Records from a dataset:
<<<<

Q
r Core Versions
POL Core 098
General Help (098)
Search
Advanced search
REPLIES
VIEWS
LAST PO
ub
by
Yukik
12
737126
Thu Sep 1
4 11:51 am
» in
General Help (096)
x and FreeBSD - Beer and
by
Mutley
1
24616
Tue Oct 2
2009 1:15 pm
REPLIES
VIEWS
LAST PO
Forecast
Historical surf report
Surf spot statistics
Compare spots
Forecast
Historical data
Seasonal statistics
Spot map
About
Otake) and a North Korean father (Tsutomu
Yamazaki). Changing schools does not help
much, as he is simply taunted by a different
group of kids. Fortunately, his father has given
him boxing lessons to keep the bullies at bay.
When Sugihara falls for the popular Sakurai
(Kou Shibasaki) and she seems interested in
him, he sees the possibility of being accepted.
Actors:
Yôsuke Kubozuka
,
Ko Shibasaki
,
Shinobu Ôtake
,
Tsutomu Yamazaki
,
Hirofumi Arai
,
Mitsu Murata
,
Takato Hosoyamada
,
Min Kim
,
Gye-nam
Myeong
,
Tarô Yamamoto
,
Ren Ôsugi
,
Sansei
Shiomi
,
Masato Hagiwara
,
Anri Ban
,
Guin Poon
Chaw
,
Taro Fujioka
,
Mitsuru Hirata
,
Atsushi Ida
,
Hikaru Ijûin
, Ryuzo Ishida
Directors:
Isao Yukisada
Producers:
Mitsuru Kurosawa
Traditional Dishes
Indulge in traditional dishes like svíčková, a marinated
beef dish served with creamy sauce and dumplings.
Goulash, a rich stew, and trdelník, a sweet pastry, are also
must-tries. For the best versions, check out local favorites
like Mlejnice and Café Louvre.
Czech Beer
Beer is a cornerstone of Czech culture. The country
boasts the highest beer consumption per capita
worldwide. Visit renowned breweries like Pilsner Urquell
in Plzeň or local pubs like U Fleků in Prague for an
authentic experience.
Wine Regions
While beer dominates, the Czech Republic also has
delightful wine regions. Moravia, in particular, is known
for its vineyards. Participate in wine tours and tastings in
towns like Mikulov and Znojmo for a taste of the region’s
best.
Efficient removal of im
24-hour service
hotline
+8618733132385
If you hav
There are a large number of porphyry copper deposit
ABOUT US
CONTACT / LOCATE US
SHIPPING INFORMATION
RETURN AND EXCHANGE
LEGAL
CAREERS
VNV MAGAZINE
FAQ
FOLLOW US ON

>>>>

EXERCISE AIM:
Search the records above for "father" and copy every line that has it.

EXERCISE RESPONSE:
Otake) and a North Korean father (Tsutomu
group of kids. Fortunately, his father has given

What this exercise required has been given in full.